Aim of the exercise>
Go through the records and report each line in which the word "вечеря" occurs.
= = = = = = =
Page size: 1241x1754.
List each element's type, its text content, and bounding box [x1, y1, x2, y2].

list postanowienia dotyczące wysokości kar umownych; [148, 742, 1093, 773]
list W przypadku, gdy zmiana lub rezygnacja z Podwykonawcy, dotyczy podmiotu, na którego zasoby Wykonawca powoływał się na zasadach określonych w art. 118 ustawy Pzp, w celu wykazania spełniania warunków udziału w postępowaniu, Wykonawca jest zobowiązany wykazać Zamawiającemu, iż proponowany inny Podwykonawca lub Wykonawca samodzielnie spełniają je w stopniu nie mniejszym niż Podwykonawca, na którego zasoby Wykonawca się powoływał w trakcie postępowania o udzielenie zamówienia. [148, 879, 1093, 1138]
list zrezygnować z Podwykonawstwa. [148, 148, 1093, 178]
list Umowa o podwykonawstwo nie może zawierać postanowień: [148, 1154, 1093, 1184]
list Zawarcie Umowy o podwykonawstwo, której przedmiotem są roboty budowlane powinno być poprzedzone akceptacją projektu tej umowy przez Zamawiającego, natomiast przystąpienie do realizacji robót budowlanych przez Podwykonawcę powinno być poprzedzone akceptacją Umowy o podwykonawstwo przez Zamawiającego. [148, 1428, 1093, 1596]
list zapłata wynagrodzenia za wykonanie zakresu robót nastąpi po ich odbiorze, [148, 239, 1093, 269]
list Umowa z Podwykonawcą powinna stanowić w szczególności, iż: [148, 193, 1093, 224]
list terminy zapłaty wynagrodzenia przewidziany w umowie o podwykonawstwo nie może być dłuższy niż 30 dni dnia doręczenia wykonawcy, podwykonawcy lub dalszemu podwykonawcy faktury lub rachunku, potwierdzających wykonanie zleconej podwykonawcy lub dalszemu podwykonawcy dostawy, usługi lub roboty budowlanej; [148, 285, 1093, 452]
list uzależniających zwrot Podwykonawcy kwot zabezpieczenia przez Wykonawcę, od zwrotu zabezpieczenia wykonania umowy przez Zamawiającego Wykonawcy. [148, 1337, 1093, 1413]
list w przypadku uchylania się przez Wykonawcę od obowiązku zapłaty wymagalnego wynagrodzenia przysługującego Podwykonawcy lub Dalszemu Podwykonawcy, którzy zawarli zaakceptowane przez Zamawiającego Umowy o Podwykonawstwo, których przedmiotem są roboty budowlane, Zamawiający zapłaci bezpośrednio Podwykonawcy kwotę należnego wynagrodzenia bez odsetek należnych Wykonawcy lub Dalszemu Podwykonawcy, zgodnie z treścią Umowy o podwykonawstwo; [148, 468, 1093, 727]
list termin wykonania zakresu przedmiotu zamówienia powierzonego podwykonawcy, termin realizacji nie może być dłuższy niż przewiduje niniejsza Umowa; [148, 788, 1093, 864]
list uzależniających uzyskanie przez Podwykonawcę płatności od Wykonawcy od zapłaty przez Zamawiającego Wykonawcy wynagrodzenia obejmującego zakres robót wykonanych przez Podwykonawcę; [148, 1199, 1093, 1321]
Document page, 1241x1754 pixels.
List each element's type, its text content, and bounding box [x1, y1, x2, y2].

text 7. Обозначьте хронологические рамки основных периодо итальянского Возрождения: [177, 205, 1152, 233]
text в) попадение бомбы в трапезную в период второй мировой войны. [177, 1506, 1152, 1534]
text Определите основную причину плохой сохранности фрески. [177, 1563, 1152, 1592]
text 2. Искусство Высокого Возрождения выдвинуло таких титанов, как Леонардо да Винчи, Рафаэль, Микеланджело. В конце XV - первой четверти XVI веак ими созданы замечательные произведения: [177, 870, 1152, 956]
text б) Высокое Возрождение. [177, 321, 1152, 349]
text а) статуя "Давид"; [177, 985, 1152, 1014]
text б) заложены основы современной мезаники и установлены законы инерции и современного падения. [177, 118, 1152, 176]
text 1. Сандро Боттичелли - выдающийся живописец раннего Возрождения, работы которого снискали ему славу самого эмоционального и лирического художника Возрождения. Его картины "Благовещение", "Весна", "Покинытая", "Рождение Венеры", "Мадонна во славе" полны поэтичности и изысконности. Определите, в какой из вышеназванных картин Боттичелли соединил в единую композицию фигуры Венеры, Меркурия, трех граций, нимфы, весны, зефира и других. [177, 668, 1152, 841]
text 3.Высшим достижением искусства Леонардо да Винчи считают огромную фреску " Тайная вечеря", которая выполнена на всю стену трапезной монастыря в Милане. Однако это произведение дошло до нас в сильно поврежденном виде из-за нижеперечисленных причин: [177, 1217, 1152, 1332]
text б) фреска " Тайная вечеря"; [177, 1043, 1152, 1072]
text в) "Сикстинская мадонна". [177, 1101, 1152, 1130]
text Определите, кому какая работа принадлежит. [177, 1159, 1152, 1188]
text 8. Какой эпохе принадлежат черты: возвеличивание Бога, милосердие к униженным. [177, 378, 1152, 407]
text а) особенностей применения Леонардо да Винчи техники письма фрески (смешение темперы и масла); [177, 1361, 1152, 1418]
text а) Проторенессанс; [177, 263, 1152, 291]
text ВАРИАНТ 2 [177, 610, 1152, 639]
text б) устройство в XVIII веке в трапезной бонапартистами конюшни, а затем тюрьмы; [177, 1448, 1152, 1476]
= = = = = = =
Solution to the exercise>
text 3.Высшим достижением искусства Леонардо да Винчи считают огромную фреску " Тайная вечеря", которая выполнена на всю стену трапезной монастыря в Милане. Однако это произведение дошло до нас в сильно поврежденном виде из-за нижеперечисленных причин: [177, 1217, 1152, 1332]
text б) фреска " Тайная вечеря"; [177, 1043, 1152, 1072]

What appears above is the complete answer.